Nipping at Samsung's heels in India today is Lenovo in second place with a 9.6 percent share (which includes the Moto lineup) and the indefatigable Xiaomi, which grew two-and-a-half times to grab a 7.4 percent share. Its ability to flog a million phones in just 18 days, most of them the budget Redmi Note 3 and the more value-for-money Redmi 3S, no doubt gave the company a solid boost at the year-end.
What explains such phenomenal success of a country's phonemakers who were not so long ago derided and avoided for their cheap, unreliable products?
Well, obviously, China is quite literally a factory to the world today and has moved rapidly away from being the purveyor of knock-off goods with no warranties to making global brands and products on par with the best the world has, most often for them. In phonemaking this is especially the case since Chinese phones often use the exact same processors and parts and are frequently put together on the exact same assembly lines.
In fact, Chinese phones today frequently offer more innovative features in areas that really matter to people in fast-growing markets -- such as super-batteries, quick charging, powerful cameras that fuel the selfie craze, and snazzy metal casings for cheaper devices that are hard to find in comparable devices belonging to upscale brands. Moreover, these companies are able to access ultra low-cost components which then translates into prices that make them superior value propositions to their name brand brethren.
This is why a company like Samsung has lost out, say Counterpoint researchers: global in reach but unable to compete on price with the Chinese in markets where it matters most, like India. When you factor in the 5 to 6 percentage point payment premium over mainstream brands paid to retailers for better display and branding, as well as robust marketing budgets that have roped in some of the most popular sports (read: cricket) icons, and Bollywood stars, it is not surprising that Chinese phones are now popular in almost every nook and cranny of the country.

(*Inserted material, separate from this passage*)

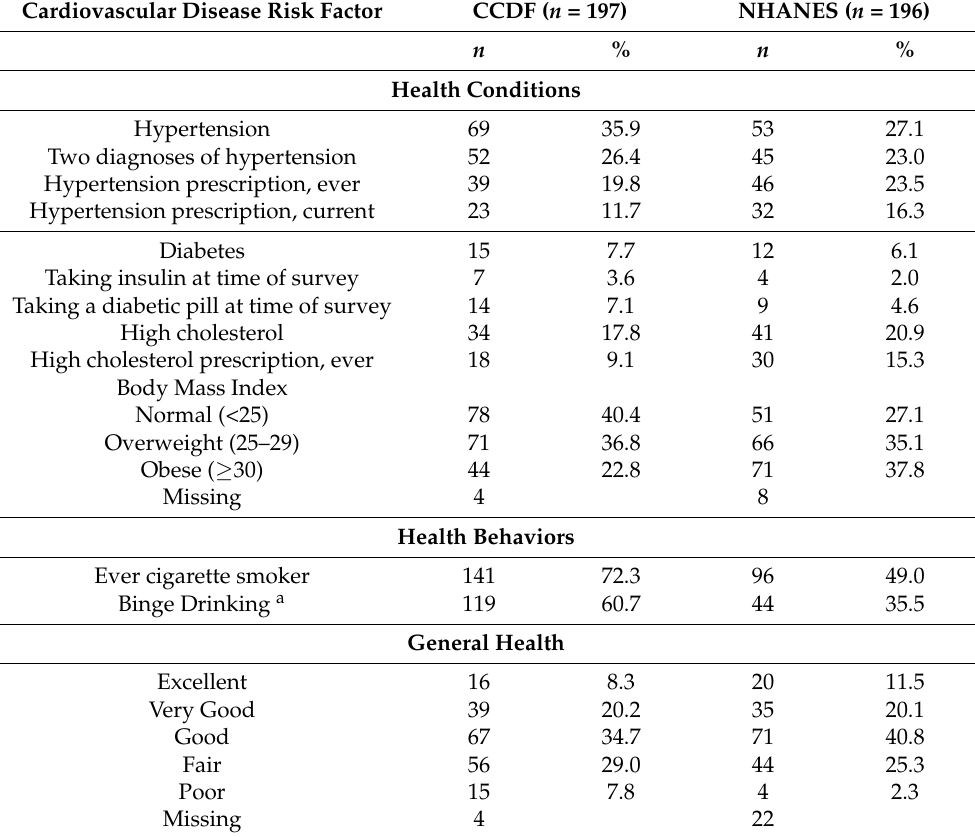
Table 3. Prevalence of cardiovascular disease risk factors among individuals incarcerated in Coconino County Detention Facility and NHANES participants, 2017–2018. Cardiovascular Disease Risk Factor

Another potential reason that has swung the pendulum so decisively in favour of the Chinese: India-based manufacturing. It may seem ironic that every major Chinese brand now has production facilities in India that go beyond mere assembly (Vivo and Oppo in Greater Noida next door to Delhi, Gionee in Visakhapatnam, Huawei in Tamil Nadu, and Xiaomi in Andhra Pradesh). Apparently, 37 mobile manufacturers made investments in manufacturing in India last year, more than six of whom were Chinese. Labour costs in China have shot up and moving to India, despite its tatty infrastructure, is increasingly attractive, especially when you consider the efficiencies of manufacturing in a market that you ultimately sell your phone in. Consequently, handset production in the country has skyrocketed from 60 million units in 2014-15 to 110 million units in 2015-16.
THE ROAD AHEAD
Will this Chinese dominance last? Smartphone supremacy is a fickle crown. You may have it one quarter only to easily lose it in the next. As the fortunes of Samsung and Micromax have shown, who claws their way to the top of the heap several years from now and who falls by the wayside could be anybody's guess.
The fact is that hardware is less and less a differentiator, and localization, especially in such a diverse and complex market like India, is key. This includes building a complete ecosystem that offers vernacular text, keyboards, services, and support -- things that you would have imagined Indian firms to have a huge advantage in -- and integrating things like mobile payments.
Whether Indian firms claw themselves back due to strengths in this area is uncertain. What is clear is that so far, Indian phone makers' value propositions -- or their national origins -- haven't swayed their patriotic countryfolk and may not do so in the near future in order to stop the rampaging Chinese.